**Activity**
Below are records; count the lines in them that hold "Valley" and give only the count.

'''

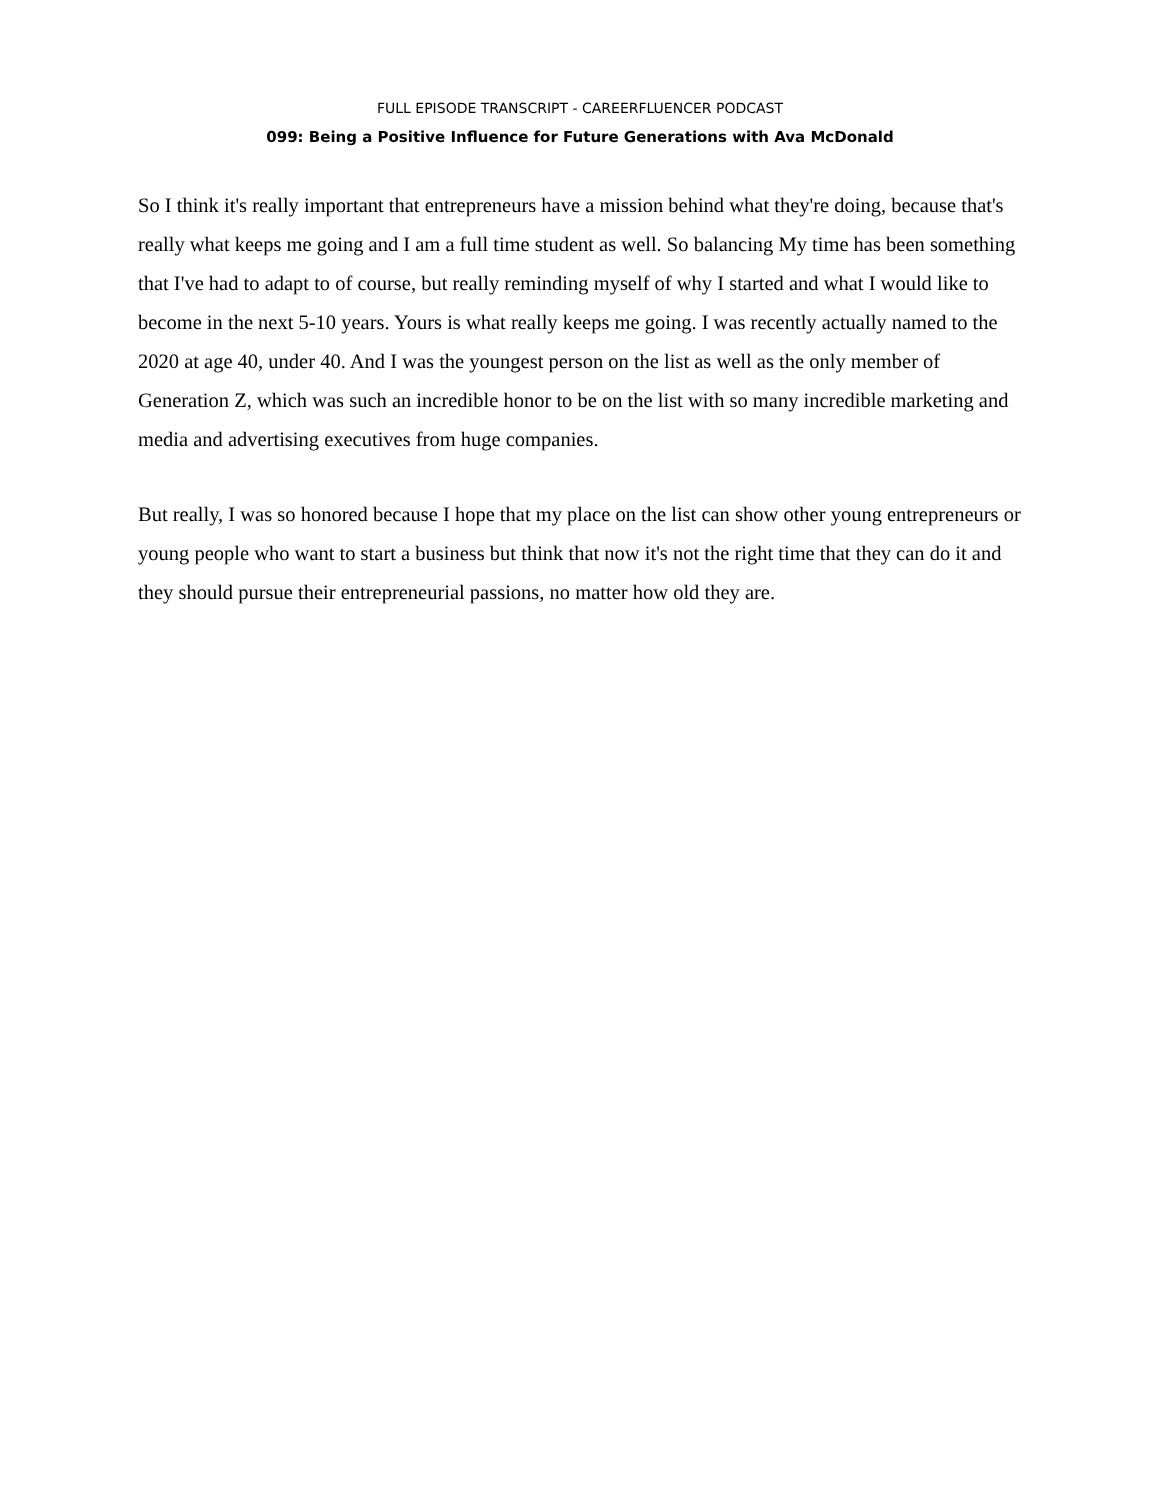FULL EPISODE TRANSCRIPT - CAREERFLUENCER PODCAST
099: Being a Positive Influence for Future Generations with Ava McDonald
So I think it's really important that entrepreneurs have a mission behind what they're doing, because that's really what keeps me going and I am a full time student as well. So balancing My time has been something that I've had to adapt to of course, but really reminding myself of why I started and what I would like to become in the next 5-10 years. Yours is what really keeps me going. I was recently actually named to the 2020 at age 40, under 40. And I was the youngest person on the list as well as the only member of Generation Z, which was such an incredible honor to be on the list with so many incredible marketing and media and advertising executives from huge companies.
But really, I was so honored because I hope that my place on the list can show other young entrepreneurs or young people who want to start a business but think that now it's not the right time that they can do it and they should pursue their entrepreneurial passions, no matter how old they are.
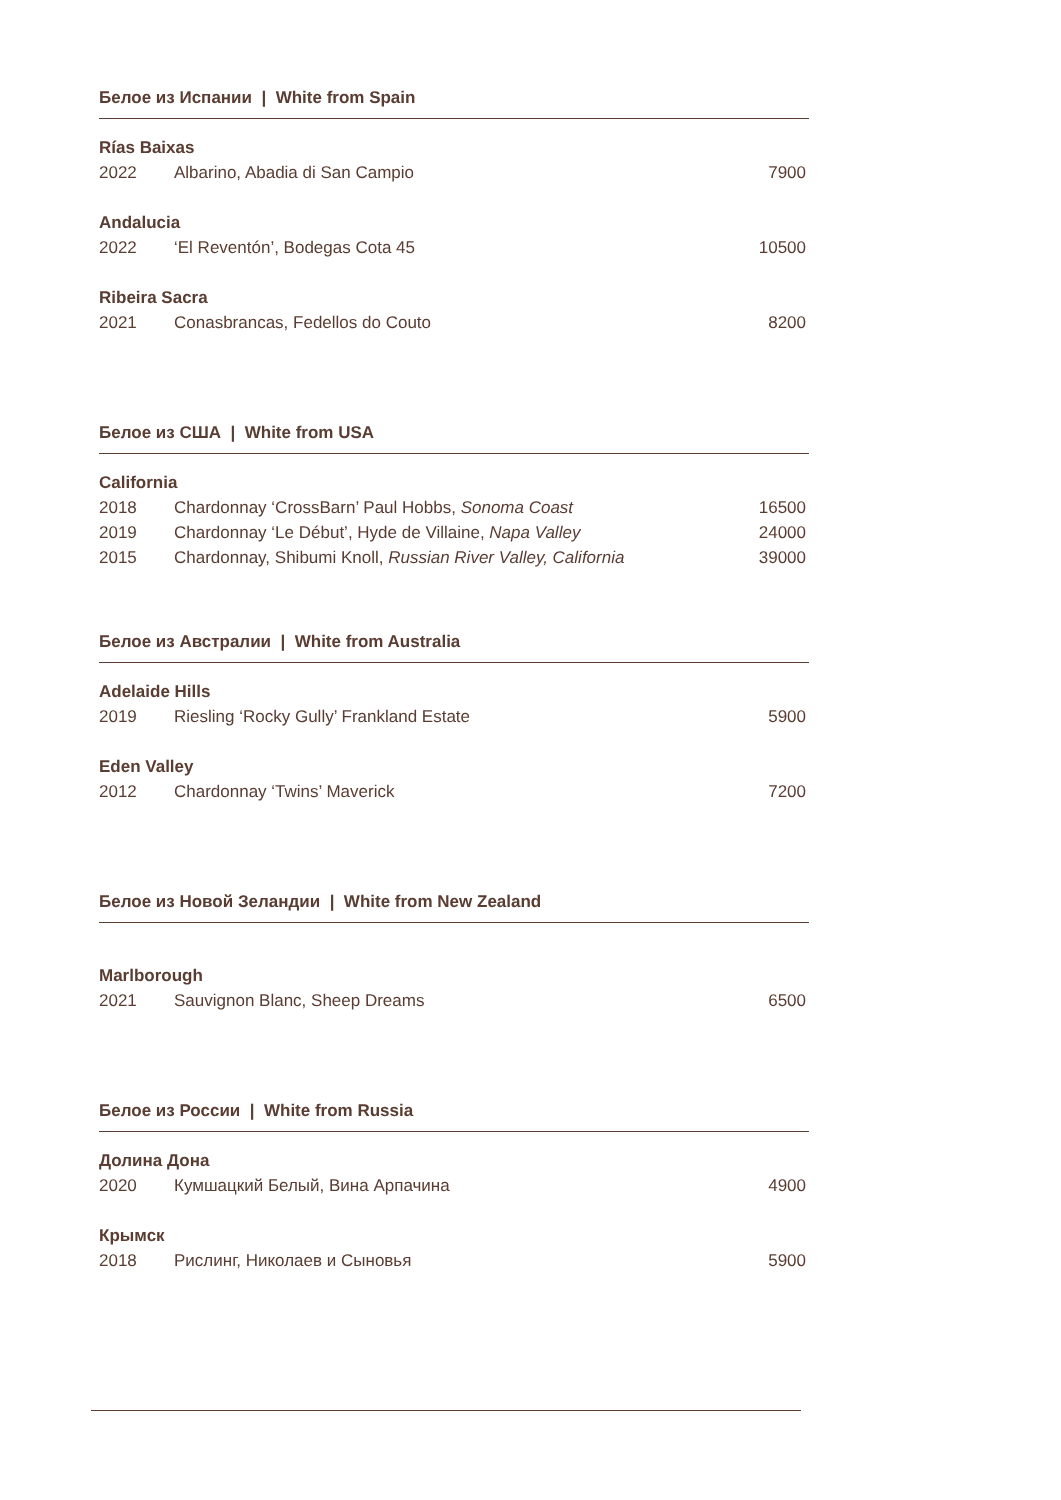Белое из Испании | White from Spain
Rías Baixas
2022 Albarino, Abadia di San Campio 7900
Andalucia
2022 ‘El Reventón’, Bodegas Cota 45 10500
Ribeira Sacra
2021 Conasbrancas, Fedellos do Couto 8200
Белое из США | White from USA
California
2018 Chardonnay ‘CrossBarn’ Paul Hobbs, Sonoma Coast 16500
2019 Chardonnay ‘Le Début’, Hyde de Villaine, Napa Valley 24000
2015 Chardonnay, Shibumi Knoll, Russian River Valley, California 39000
Белое из Австралии | White from Australia
Adelaide Hills
2019 Riesling ‘Rocky Gully’ Frankland Estate 5900
Eden Valley
2012 Chardonnay ‘Twins’ Maverick 7200
Белое из Новой Зеландии | White from New Zealand
Marlborough
2021 Sauvignon Blanc, Sheep Dreams 6500
Белое из России | White from Russia
Долина Дона
2020 Кумшацкий Белый, Вина Арпачина 4900
Крымск
2018 Рислинг, Николаев и Сыновья 5900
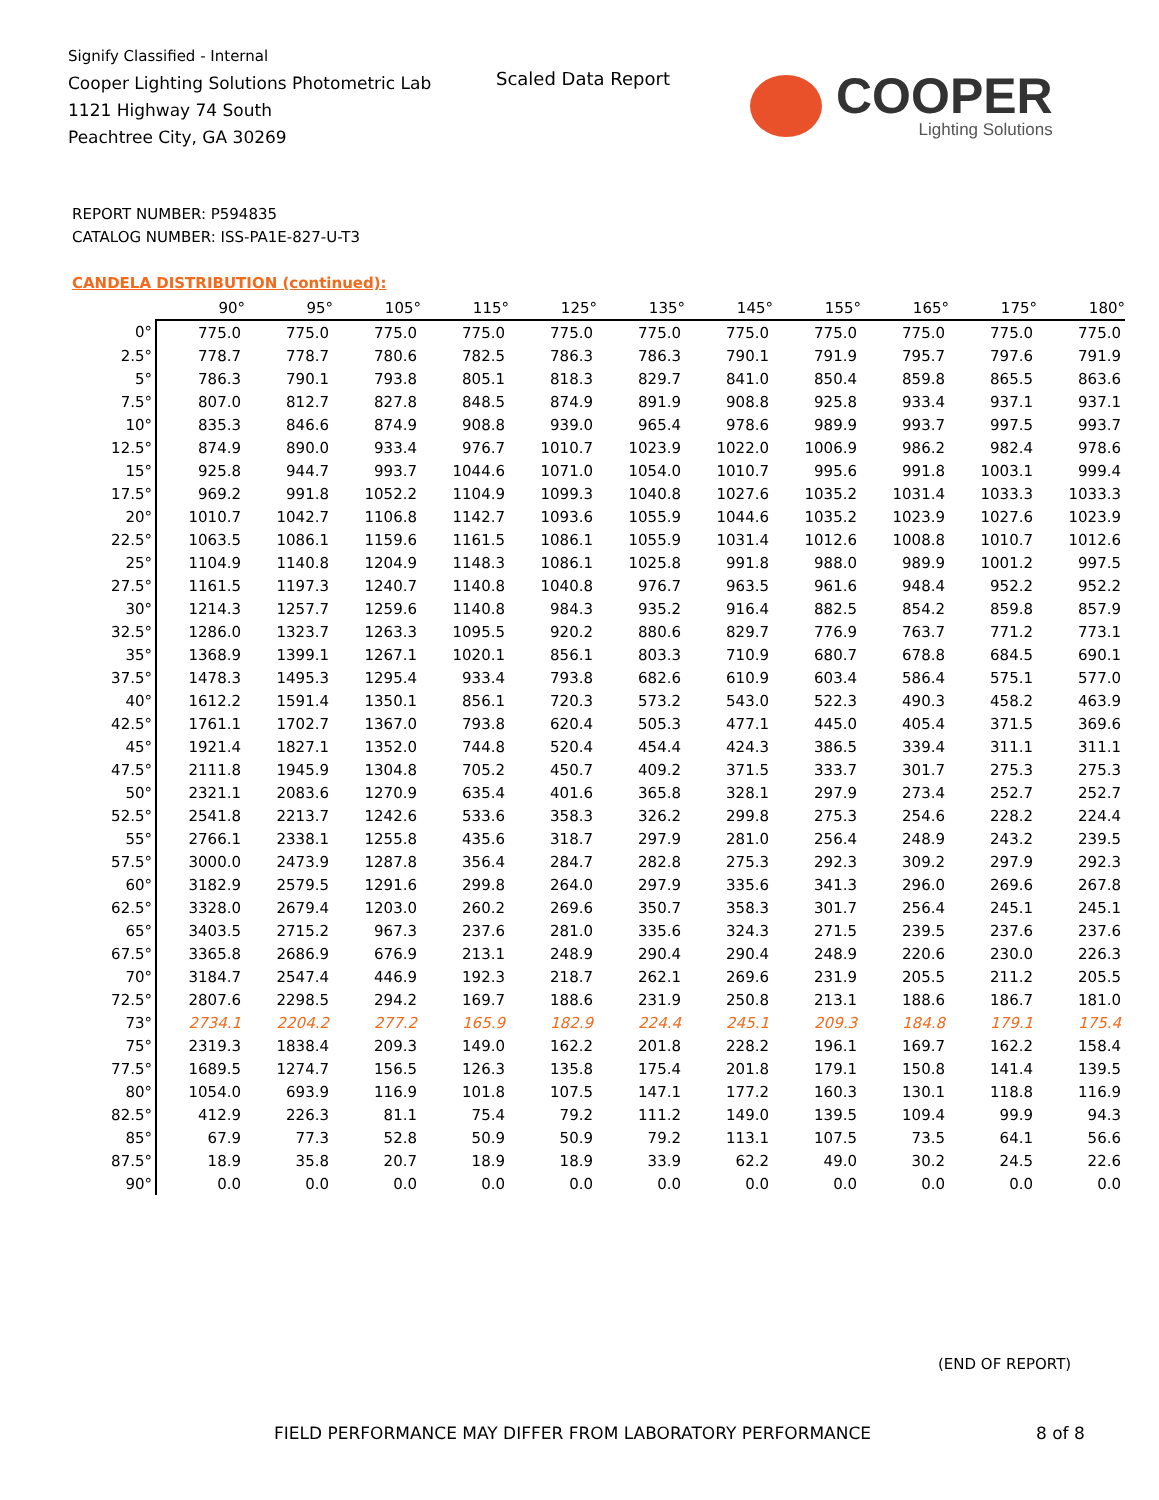Signify Classified - Internal
Cooper Lighting Solutions Photometric Lab
1121 Highway 74 South
Peachtree City, GA 30269
Scaled Data Report COOPER
Lighting Solutions
REPORT NUMBER: P594835
CATALOG NUMBER: ISS-PA1E-827-U-T3
CANDELA DISTRIBUTION (continued):
| | 90° | 95° | 105° | 115° | 125° | 135° | 145° | 155° | 165° | 175° | 180° |
| --- | --- | --- | --- | --- | --- | --- | --- | --- | --- | --- | --- |
| 0° | 775.0 | 775.0 | 775.0 | 775.0 | 775.0 | 775.0 | 775.0 | 775.0 | 775.0 | 775.0 | 775.0 |
| 2.5° | 778.7 | 778.7 | 780.6 | 782.5 | 786.3 | 786.3 | 790.1 | 791.9 | 795.7 | 797.6 | 791.9 |
| 5° | 786.3 | 790.1 | 793.8 | 805.1 | 818.3 | 829.7 | 841.0 | 850.4 | 859.8 | 865.5 | 863.6 |
| 7.5° | 807.0 | 812.7 | 827.8 | 848.5 | 874.9 | 891.9 | 908.8 | 925.8 | 933.4 | 937.1 | 937.1 |
| 10° | 835.3 | 846.6 | 874.9 | 908.8 | 939.0 | 965.4 | 978.6 | 989.9 | 993.7 | 997.5 | 993.7 |
| 12.5° | 874.9 | 890.0 | 933.4 | 976.7 | 1010.7 | 1023.9 | 1022.0 | 1006.9 | 986.2 | 982.4 | 978.6 |
| 15° | 925.8 | 944.7 | 993.7 | 1044.6 | 1071.0 | 1054.0 | 1010.7 | 995.6 | 991.8 | 1003.1 | 999.4 |
| 17.5° | 969.2 | 991.8 | 1052.2 | 1104.9 | 1099.3 | 1040.8 | 1027.6 | 1035.2 | 1031.4 | 1033.3 | 1033.3 |
| 20° | 1010.7 | 1042.7 | 1106.8 | 1142.7 | 1093.6 | 1055.9 | 1044.6 | 1035.2 | 1023.9 | 1027.6 | 1023.9 |
| 22.5° | 1063.5 | 1086.1 | 1159.6 | 1161.5 | 1086.1 | 1055.9 | 1031.4 | 1012.6 | 1008.8 | 1010.7 | 1012.6 |
| 25° | 1104.9 | 1140.8 | 1204.9 | 1148.3 | 1086.1 | 1025.8 | 991.8 | 988.0 | 989.9 | 1001.2 | 997.5 |
| 27.5° | 1161.5 | 1197.3 | 1240.7 | 1140.8 | 1040.8 | 976.7 | 963.5 | 961.6 | 948.4 | 952.2 | 952.2 |
| 30° | 1214.3 | 1257.7 | 1259.6 | 1140.8 | 984.3 | 935.2 | 916.4 | 882.5 | 854.2 | 859.8 | 857.9 |
| 32.5° | 1286.0 | 1323.7 | 1263.3 | 1095.5 | 920.2 | 880.6 | 829.7 | 776.9 | 763.7 | 771.2 | 773.1 |
| 35° | 1368.9 | 1399.1 | 1267.1 | 1020.1 | 856.1 | 803.3 | 710.9 | 680.7 | 678.8 | 684.5 | 690.1 |
| 37.5° | 1478.3 | 1495.3 | 1295.4 | 933.4 | 793.8 | 682.6 | 610.9 | 603.4 | 586.4 | 575.1 | 577.0 |
| 40° | 1612.2 | 1591.4 | 1350.1 | 856.1 | 720.3 | 573.2 | 543.0 | 522.3 | 490.3 | 458.2 | 463.9 |
| 42.5° | 1761.1 | 1702.7 | 1367.0 | 793.8 | 620.4 | 505.3 | 477.1 | 445.0 | 405.4 | 371.5 | 369.6 |
| 45° | 1921.4 | 1827.1 | 1352.0 | 744.8 | 520.4 | 454.4 | 424.3 | 386.5 | 339.4 | 311.1 | 311.1 |
| 47.5° | 2111.8 | 1945.9 | 1304.8 | 705.2 | 450.7 | 409.2 | 371.5 | 333.7 | 301.7 | 275.3 | 275.3 |
| 50° | 2321.1 | 2083.6 | 1270.9 | 635.4 | 401.6 | 365.8 | 328.1 | 297.9 | 273.4 | 252.7 | 252.7 |
| 52.5° | 2541.8 | 2213.7 | 1242.6 | 533.6 | 358.3 | 326.2 | 299.8 | 275.3 | 254.6 | 228.2 | 224.4 |
| 55° | 2766.1 | 2338.1 | 1255.8 | 435.6 | 318.7 | 297.9 | 281.0 | 256.4 | 248.9 | 243.2 | 239.5 |
| 57.5° | 3000.0 | 2473.9 | 1287.8 | 356.4 | 284.7 | 282.8 | 275.3 | 292.3 | 309.2 | 297.9 | 292.3 |
| 60° | 3182.9 | 2579.5 | 1291.6 | 299.8 | 264.0 | 297.9 | 335.6 | 341.3 | 296.0 | 269.6 | 267.8 |
| 62.5° | 3328.0 | 2679.4 | 1203.0 | 260.2 | 269.6 | 350.7 | 358.3 | 301.7 | 256.4 | 245.1 | 245.1 |
| 65° | 3403.5 | 2715.2 | 967.3 | 237.6 | 281.0 | 335.6 | 324.3 | 271.5 | 239.5 | 237.6 | 237.6 |
| 67.5° | 3365.8 | 2686.9 | 676.9 | 213.1 | 248.9 | 290.4 | 290.4 | 248.9 | 220.6 | 230.0 | 226.3 |
| 70° | 3184.7 | 2547.4 | 446.9 | 192.3 | 218.7 | 262.1 | 269.6 | 231.9 | 205.5 | 211.2 | 205.5 |
| 72.5° | 2807.6 | 2298.5 | 294.2 | 169.7 | 188.6 | 231.9 | 250.8 | 213.1 | 188.6 | 186.7 | 181.0 |
| 73° | 2734.1 | 2204.2 | 277.2 | 165.9 | 182.9 | 224.4 | 245.1 | 209.3 | 184.8 | 179.1 | 175.4 |
| 75° | 2319.3 | 1838.4 | 209.3 | 149.0 | 162.2 | 201.8 | 228.2 | 196.1 | 169.7 | 162.2 | 158.4 |
| 77.5° | 1689.5 | 1274.7 | 156.5 | 126.3 | 135.8 | 175.4 | 201.8 | 179.1 | 150.8 | 141.4 | 139.5 |
| 80° | 1054.0 | 693.9 | 116.9 | 101.8 | 107.5 | 147.1 | 177.2 | 160.3 | 130.1 | 118.8 | 116.9 |
| 82.5° | 412.9 | 226.3 | 81.1 | 75.4 | 79.2 | 111.2 | 149.0 | 139.5 | 109.4 | 99.9 | 94.3 |
| 85° | 67.9 | 77.3 | 52.8 | 50.9 | 50.9 | 79.2 | 113.1 | 107.5 | 73.5 | 64.1 | 56.6 |
| 87.5° | 18.9 | 35.8 | 20.7 | 18.9 | 18.9 | 33.9 | 62.2 | 49.0 | 30.2 | 24.5 | 22.6 |
| 90° | 0.0 | 0.0 | 0.0 | 0.0 | 0.0 | 0.0 | 0.0 | 0.0 | 0.0 | 0.0 | 0.0 |
(END OF REPORT)
FIELD PERFORMANCE MAY DIFFER FROM LABORATORY PERFORMANCE
8 of 8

'''

**Response for this exercise**
3